The first showing of these films was on a white bed sheet propped up at the bottom of the yard
As a youngster in the early 1930s, I remember my father playing with a Bowman model steam train. It was not like the toy train that children play with today; this was the real thing.
The locomotive was at least 10 inches long and that was without the tender, then there was the railway track made with real wooden sleepers. All together they could encircle the kitchen table which almost filled the living room. To complete the train there were 5 or 6 trucks.
Bowman models were actually real steam trains and had to be prepared to work properly. The tank had to be filled with water, hot if possible and attached underneath the tank.
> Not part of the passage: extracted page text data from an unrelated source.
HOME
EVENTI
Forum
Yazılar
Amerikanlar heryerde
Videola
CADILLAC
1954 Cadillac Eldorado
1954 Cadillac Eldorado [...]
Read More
A methylated spirit burner had to be filled up and screwed to the bottom of the engine tank. This, you can imagine took some time and you needed lots of space to watch it working; I can only remember seeing it working once in the kitchen and my goodness what a clatter it made.
I of course loved the train but my mother couldn’t wait for it to stop and be put away again. It was such fun watching it whizzing round the track at top speed. I can’t ever remember it coming of the track it was truly a professional toy.
Another of my father’s toys was a 9.5mm film projector which he bought at Turner’s Photography in Pink Lane opposite the Central Station in Newcastle. He used to go there often on a Saturday and search through the second-hand films that were for sale. Often when he got them home, he found some had damaged sprocket holes, these had to be repaired before he could screen them so a lot of his time was spent mending with tiny fishcake sprocket holes before they could be shown on the screen. This was well worth it because when all the laborious work was done he could show them to us on the screen.
The first showing of these films was on a white bed sheet propped up at the bottom of the yard and the projector was focused from behind the living room window in the darkness of night.
This you can imagine was an extraordinary way to watch the pictures of Charlie Chaplin and Snub Pollard in your own backyard.
Later my father made his own silver screen with strong fabric to put up in the living room in our new house. Whenever aunties came to visit they were always keen to see his latest films in our own front room, it echoed with laughter all through the film,
Ah! Happy days and wonderful memories.